Kesalahan
kecil ataupun hal-hal yang dianggap sepele semakin mengkhawatirkan. Selain
mengganggu membacanya, ucapan atau tulisan yang disampaikan oleh para pesohor
negeri ataupun petinggi negeri justru akan memberikan dampak buruk kepada
generasi anak muda.
Ya.
Penggunaan tanda baca, menuliskan kata yang tidak sesuai dengna kaidah Bahasa
Indonesia justru akan memberikan kesan. Kita tidak menguasai Bahasa Indonesia
dengan baik.
Padahal
mata pelajaran Bahasa Indonesia diajarkan sejak dari Kelas 1 hingga ke
perguruan tinggi. Tidak pernah terputus.
Bukanlah
pepatah lama mengatakan. Harimau dilihat belangnya. Gajah dilihat belalainya.
Sedangkan manusia dilihat dari kata-katanya.
Tentu
saja kita tidak perlu juga jadi penulis seperti Pram, Hamka, Ayu Utami, Tere
Liye atau Raditya Radika yang menuliskan berjilid-jilid buku. Tidak perlu juga
seperti J.K. Rowling yang menuliskan buku yang kemudia menjadi best seller dan kemudian
dijadikan Filmnya “Harry Potter.
Namun
pelajaran dasar Bahasa Indonesia adalah pelajaran yang menjadi pondasi untuk
melihat bagaimana pelajaran ini kemudian meresap dalam kehidupan sehari-hari.
Dari
pengamatan penulisan baik yang dituliskan didunia maya seperti FB, twitter, IG
dan WA, ada beberapa kesalahan kecil (sepele) yang tidak perlu terjadi.
Kesalahan
ini berulang-ulang, terus menerus hingga menjadi penyakit kronis ditengah
masyarakat.
Kesalahan
ini bisa diperbaiki baik dengan membuka pelajaran lama, memperbaiki, ataupun
dengan cara melihat bagaimana tulisan dibuat.
Ini
juga akan membantu anak sekolah yang tengah belajar di sekolah yang tidak bisa
dipisahkan bagaimana dia melihat para pesohor negeri atau petinggi negeri
menuliskannya.
Kesalahan
pertama adalah “kurangnya menggunakan tanda baca’.
Kesalahan
ini dapat dilihat bagaimana para pesohor negeri ataupun petinggi negeri yang
menuliskannya di media social. Baik di FB, twitter, IG dan WA.
Lihatlah.
Bagaimana dia mengungkapkan pandangannya. Panjang sekali namun sama sekali
tidak menggunakan tanda baca jeda (koma) ataupun menggunakan tanda baca
berhenti.
Tidak
perlu melihat bagaimana memahami pikirannya. Saya harus membacanya hingga 3
kali baru bisa menerima argumentasi yang dipaparkanya.
Cara
untuk melihat ide yang disampaikan, dapat dilakukan dengan “tarikan nafas”.

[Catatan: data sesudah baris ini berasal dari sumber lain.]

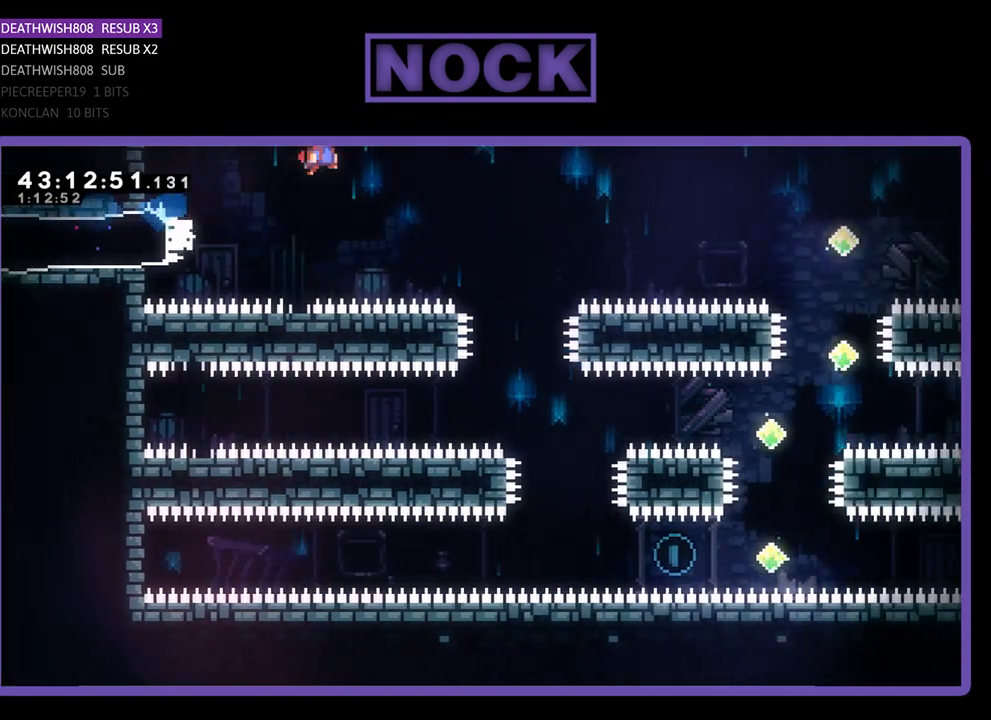
{"buttons": ["R2"], "left_stick": "center", "events": [[133, "CROSS", "up"], [333, "DPAD_RIGHT", "up"]]}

Cara ini lebih mudah dilakukan.
Coba
baca kalimat yang disusunnya. Apabila nafas kita tidak mampu meneruskannya,
maka seharusnya menggunakan tanda baca. Bisa digunakan tanda baca jeda (koma)

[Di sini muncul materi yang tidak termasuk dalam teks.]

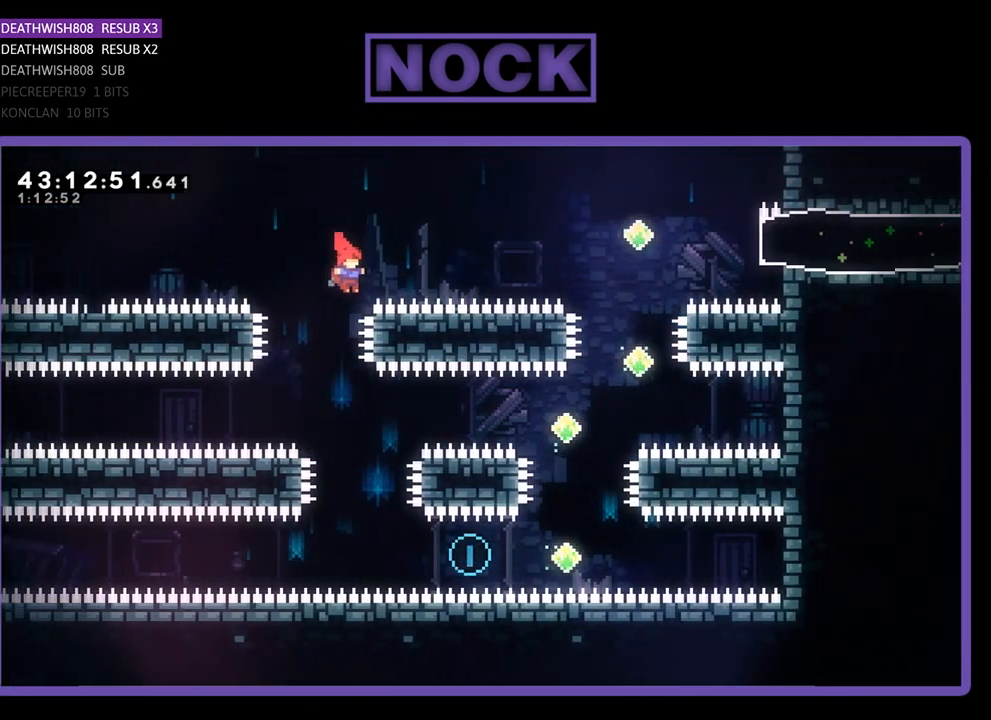
{"buttons": ["CIRCLE", "R2", "DPAD_RIGHT"], "left_stick": "center", "events": [[400, "DPAD_RIGHT", "down"], [500, "CIRCLE", "down"]]}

ataupun menggunakan tanda baca berhenti (titik).
Kesalahan
kedua. Tidak mau menggunakan tanda baca titik.
Kesalahan
ini menggambarkan bagaimana sang penutur sama sekali tidak menguasai menyusun
kalimat dalam satu paragraf.
Dalam
materi pelajaran di sekolah, selalu ditekankan, agar menulis ide-ide dalam paragraf
yang terpisah. Dengan demikian maka satu paragraf adalah satu ide.
Kita
dapat menuliskan cerita bertutur dengan berbagai ide. Namun setiap ide kemudian
dipisahkan masing-masing satu paragraf.
Pisahkan
masing-masing satu paragraf yang terpisah. Apabila dilakukan dengna menulis,
maka turunkan (enter) masing-masing ide tersebut. Setiap pemisahan dari
masing-masing paragraf merupakan satu ide yang kemudian menggunakan tanda baca
berhenti (titik).
Kesalahan
Ketiga. Ucapan menjelang bulan Ramadhan.
Menjelang
kedatangan bulan Ramadhan, banyak sekali ucapan disampaikan. Baik ditempat-tempat
umum, Papan reklame ataupun diberbagai media massa.
Seperti
“Selamat Menjalankan Ibadah Puasa”.
Secara
sekilas tidak ada yang janggal.
Padahal,
telah jamak diketahui, Bulan Ramadhan tidak hanya berisikan kewajiban untuk
berpuasa. Namun banyak sekali ibadah-ibadah yang dilakukan dibulan Ramadhan.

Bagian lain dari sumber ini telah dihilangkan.